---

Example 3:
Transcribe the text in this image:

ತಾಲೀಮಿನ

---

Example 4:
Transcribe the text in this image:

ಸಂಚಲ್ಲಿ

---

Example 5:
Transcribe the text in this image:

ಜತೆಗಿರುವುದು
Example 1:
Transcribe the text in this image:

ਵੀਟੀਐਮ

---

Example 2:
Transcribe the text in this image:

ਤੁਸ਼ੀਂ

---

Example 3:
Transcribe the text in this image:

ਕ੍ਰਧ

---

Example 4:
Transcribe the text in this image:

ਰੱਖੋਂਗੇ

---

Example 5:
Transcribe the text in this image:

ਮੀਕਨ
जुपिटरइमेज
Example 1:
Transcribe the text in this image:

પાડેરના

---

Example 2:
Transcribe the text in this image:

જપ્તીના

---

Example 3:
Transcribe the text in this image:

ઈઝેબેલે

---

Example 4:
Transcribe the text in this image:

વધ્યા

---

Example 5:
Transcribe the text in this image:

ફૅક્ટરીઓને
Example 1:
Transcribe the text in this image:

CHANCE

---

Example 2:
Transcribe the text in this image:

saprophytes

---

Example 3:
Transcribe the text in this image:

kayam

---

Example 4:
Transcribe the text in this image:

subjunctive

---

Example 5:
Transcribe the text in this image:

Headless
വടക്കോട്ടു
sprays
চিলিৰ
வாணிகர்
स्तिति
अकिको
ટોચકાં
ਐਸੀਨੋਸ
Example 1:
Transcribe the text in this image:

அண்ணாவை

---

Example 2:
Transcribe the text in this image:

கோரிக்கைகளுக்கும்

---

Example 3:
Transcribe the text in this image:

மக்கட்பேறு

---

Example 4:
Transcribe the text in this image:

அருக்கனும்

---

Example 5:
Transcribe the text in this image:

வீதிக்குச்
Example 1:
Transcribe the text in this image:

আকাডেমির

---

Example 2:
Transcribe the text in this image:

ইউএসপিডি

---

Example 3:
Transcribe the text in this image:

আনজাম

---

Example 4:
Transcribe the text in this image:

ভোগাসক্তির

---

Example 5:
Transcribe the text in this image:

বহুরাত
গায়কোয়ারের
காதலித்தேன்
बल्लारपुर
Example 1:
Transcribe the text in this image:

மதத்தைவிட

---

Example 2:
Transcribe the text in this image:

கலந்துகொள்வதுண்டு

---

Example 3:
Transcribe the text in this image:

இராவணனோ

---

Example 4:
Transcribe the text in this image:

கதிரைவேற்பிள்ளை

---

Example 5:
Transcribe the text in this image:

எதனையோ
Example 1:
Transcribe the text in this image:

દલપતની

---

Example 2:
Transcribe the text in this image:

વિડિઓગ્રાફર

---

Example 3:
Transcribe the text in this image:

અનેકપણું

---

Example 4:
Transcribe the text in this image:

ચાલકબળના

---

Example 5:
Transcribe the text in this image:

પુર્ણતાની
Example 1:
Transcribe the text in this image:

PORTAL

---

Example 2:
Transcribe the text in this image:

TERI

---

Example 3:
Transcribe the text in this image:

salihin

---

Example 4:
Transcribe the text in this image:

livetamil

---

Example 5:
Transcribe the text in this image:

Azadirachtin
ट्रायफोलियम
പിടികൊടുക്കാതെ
* * * *
__Objective__
Can you edit the records above so that every "Transcribe" becomes "Write out", with nothing else changed?

__Written solution__
---

Example 3:
Write out the text in this image:

ತಾಲೀಮಿನ

---

Example 4:
Write out the text in this image:

ಸಂಚಲ್ಲಿ

---

Example 5:
Write out the text in this image:

ಜತೆಗಿರುವುದು
Example 1:
Write out the text in this image:

ਵੀਟੀਐਮ

---

Example 2:
Write out the text in this image:

ਤੁਸ਼ੀਂ

---

Example 3:
Write out the text in this image:

ਕ੍ਰਧ

---

Example 4:
Write out the text in this image:

ਰੱਖੋਂਗੇ

---

Example 5:
Write out the text in this image:

ਮੀਕਨ
जुपिटरइमेज
Example 1:
Write out the text in this image:

પાડેરના

---

Example 2:
Write out the text in this image:

જપ્તીના

---

Example 3:
Write out the text in this image:

ઈઝેબેલે

---

Example 4:
Write out the text in this image:

વધ્યા

---

Example 5:
Write out the text in this image:

ફૅક્ટરીઓને
Example 1:
Write out the text in this image:

CHANCE

---

Example 2:
Write out the text in this image:

saprophytes

---

Example 3:
Write out the text in this image:

kayam

---

Example 4:
Write out the text in this image:

subjunctive

---

Example 5:
Write out the text in this image:

Headless
വടക്കോട്ടു
sprays
চিলিৰ
வாணிகர்
स्तिति
अकिको
ટોચકાં
ਐਸੀਨੋਸ
Example 1:
Write out the text in this image:

அண்ணாவை

---

Example 2:
Write out the text in this image:

கோரிக்கைகளுக்கும்

---

Example 3:
Write out the text in this image:

மக்கட்பேறு

---

Example 4:
Write out the text in this image:

அருக்கனும்

---

Example 5:
Write out the text in this image:

வீதிக்குச்
Example 1:
Write out the text in this image:

আকাডেমির

---

Example 2:
Write out the text in this image:

ইউএসপিডি

---

Example 3:
Write out the text in this image:

আনজাম

---

Example 4:
Write out the text in this image:

ভোগাসক্তির

---

Example 5:
Write out the text in this image:

বহুরাত
গায়কোয়ারের
காதலித்தேன்
बल्लारपुर
Example 1:
Write out the text in this image:

மதத்தைவிட

---

Example 2:
Write out the text in this image:

கலந்துகொள்வதுண்டு

---

Example 3:
Write out the text in this image:

இராவணனோ

---

Example 4:
Write out the text in this image:

கதிரைவேற்பிள்ளை

---

Example 5:
Write out the text in this image:

எதனையோ
Example 1:
Write out the text in this image:

દલપતની

---

Example 2:
Write out the text in this image:

વિડિઓગ્રાફર

---

Example 3:
Write out the text in this image:

અનેકપણું

---

Example 4:
Write out the text in this image:

ચાલકબળના

---

Example 5:
Write out the text in this image:

પુર્ણતાની
Example 1:
Write out the text in this image:

PORTAL

---

Example 2:
Write out the text in this image:

TERI

---

Example 3:
Write out the text in this image:

salihin

---

Example 4:
Write out the text in this image:

livetamil

---

Example 5:
Write out the text in this image:

Azadirachtin
ट्रायफोलियम
പിടികൊടുക്കാതെ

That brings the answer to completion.